Task details: The answer must be an exact transcription of every record.

Stored entries
================
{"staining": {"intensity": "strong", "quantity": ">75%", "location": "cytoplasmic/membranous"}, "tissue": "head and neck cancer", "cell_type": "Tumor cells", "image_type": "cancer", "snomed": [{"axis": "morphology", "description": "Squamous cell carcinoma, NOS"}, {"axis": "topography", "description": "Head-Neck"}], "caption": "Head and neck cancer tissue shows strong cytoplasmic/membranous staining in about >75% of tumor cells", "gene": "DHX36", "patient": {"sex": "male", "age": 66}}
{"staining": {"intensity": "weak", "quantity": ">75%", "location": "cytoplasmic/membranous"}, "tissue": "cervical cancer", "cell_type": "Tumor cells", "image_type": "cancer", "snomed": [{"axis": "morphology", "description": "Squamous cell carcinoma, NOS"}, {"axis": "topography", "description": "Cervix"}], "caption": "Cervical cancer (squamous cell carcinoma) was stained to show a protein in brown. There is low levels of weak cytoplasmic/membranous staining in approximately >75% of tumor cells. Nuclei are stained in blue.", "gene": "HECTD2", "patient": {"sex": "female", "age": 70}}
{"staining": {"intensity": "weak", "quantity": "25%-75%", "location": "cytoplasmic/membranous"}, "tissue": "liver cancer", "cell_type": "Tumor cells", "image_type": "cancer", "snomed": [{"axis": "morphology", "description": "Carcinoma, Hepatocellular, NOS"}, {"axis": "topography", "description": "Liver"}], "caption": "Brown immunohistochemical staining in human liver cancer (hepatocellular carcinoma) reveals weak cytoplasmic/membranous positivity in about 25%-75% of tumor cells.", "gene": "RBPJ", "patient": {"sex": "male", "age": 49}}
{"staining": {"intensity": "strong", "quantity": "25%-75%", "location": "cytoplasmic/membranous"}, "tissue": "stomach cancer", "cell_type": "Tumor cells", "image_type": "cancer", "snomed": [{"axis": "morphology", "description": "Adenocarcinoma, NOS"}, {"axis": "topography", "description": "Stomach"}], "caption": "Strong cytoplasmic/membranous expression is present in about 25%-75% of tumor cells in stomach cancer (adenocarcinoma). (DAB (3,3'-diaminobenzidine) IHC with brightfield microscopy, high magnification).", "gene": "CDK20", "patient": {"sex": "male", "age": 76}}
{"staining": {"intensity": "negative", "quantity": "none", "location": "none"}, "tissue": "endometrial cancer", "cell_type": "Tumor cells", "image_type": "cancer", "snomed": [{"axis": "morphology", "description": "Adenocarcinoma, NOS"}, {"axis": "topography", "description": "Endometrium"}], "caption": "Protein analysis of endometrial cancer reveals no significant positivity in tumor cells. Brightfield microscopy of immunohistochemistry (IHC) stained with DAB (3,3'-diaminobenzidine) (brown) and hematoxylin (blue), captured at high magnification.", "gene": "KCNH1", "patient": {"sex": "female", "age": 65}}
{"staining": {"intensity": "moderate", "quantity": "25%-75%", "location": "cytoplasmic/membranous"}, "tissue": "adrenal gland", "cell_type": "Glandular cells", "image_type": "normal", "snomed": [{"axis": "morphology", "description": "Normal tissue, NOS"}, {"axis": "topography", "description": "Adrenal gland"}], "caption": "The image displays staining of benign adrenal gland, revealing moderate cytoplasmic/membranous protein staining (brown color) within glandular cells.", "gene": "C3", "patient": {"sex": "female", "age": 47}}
================
Solution to the exercise:
{"staining": {"intensity": "strong", "quantity": ">75%", "location": "cytoplasmic/membranous"}, "tissue": "head and neck cancer", "cell_type": "Tumor cells", "image_type": "cancer", "snomed": [{"axis": "morphology", "description": "Squamous cell carcinoma, NOS"}, {"axis": "topography", "description": "Head-Neck"}], "caption": "Head and neck cancer tissue shows strong cytoplasmic/membranous staining in about >75% of tumor cells", "gene": "DHX36", "patient": {"sex": "male", "age": 66}}
{"staining": {"intensity": "weak", "quantity": ">75%", "location": "cytoplasmic/membranous"}, "tissue": "cervical cancer", "cell_type": "Tumor cells", "image_type": "cancer", "snomed": [{"axis": "morphology", "description": "Squamous cell carcinoma, NOS"}, {"axis": "topography", "description": "Cervix"}], "caption": "Cervical cancer (squamous cell carcinoma) was stained to show a protein in brown. There is low levels of weak cytoplasmic/membranous staining in approximately >75% of tumor cells. Nuclei are stained in blue.", "gene": "HECTD2", "patient": {"sex": "female", "age": 70}}
{"staining": {"intensity": "weak", "quantity": "25%-75%", "location": "cytoplasmic/membranous"}, "tissue": "liver cancer", "cell_type": "Tumor cells", "image_type": "cancer", "snomed": [{"axis": "morphology", "description": "Carcinoma, Hepatocellular, NOS"}, {"axis": "topography", "description": "Liver"}], "caption": "Brown immunohistochemical staining in human liver cancer (hepatocellular carcinoma) reveals weak cytoplasmic/membranous positivity in about 25%-75% of tumor cells.", "gene": "RBPJ", "patient": {"sex": "male", "age": 49}}
{"staining": {"intensity": "strong", "quantity": "25%-75%", "location": "cytoplasmic/membranous"}, "tissue": "stomach cancer", "cell_type": "Tumor cells", "image_type": "cancer", "snomed": [{"axis": "morphology", "description": "Adenocarcinoma, NOS"}, {"axis": "topography", "description": "Stomach"}], "caption": "Strong cytoplasmic/membranous expression is present in about 25%-75% of tumor cells in stomach cancer (adenocarcinoma). (DAB (3,3'-diaminobenzidine) IHC with brightfield microscopy, high magnification).", "gene": "CDK20", "patient": {"sex": "male", "age": 76}}
{"staining": {"intensity": "negative", "quantity": "none", "location": "none"}, "tissue": "endometrial cancer", "cell_type": "Tumor cells", "image_type": "cancer", "snomed": [{"axis": "morphology", "description": "Adenocarcinoma, NOS"}, {"axis": "topography", "description": "Endometrium"}], "caption": "Protein analysis of endometrial cancer reveals no significant positivity in tumor cells. Brightfield microscopy of immunohistochemistry (IHC) stained with DAB (3,3'-diaminobenzidine) (brown) and hematoxylin (blue), captured at high magnification.", "gene": "KCNH1", "patient": {"sex": "female", "age": 65}}
{"staining": {"intensity": "moderate", "quantity": "25%-75%", "location": "cytoplasmic/membranous"}, "tissue": "adrenal gland", "cell_type": "Glandular cells", "image_type": "normal", "snomed": [{"axis": "morphology", "description": "Normal tissue, NOS"}, {"axis": "topography", "description": "Adrenal gland"}], "caption": "The image displays staining of benign adrenal gland, revealing moderate cytoplasmic/membranous protein staining (brown color) within glandular cells.", "gene": "C3", "patient": {"sex": "female", "age": 47}}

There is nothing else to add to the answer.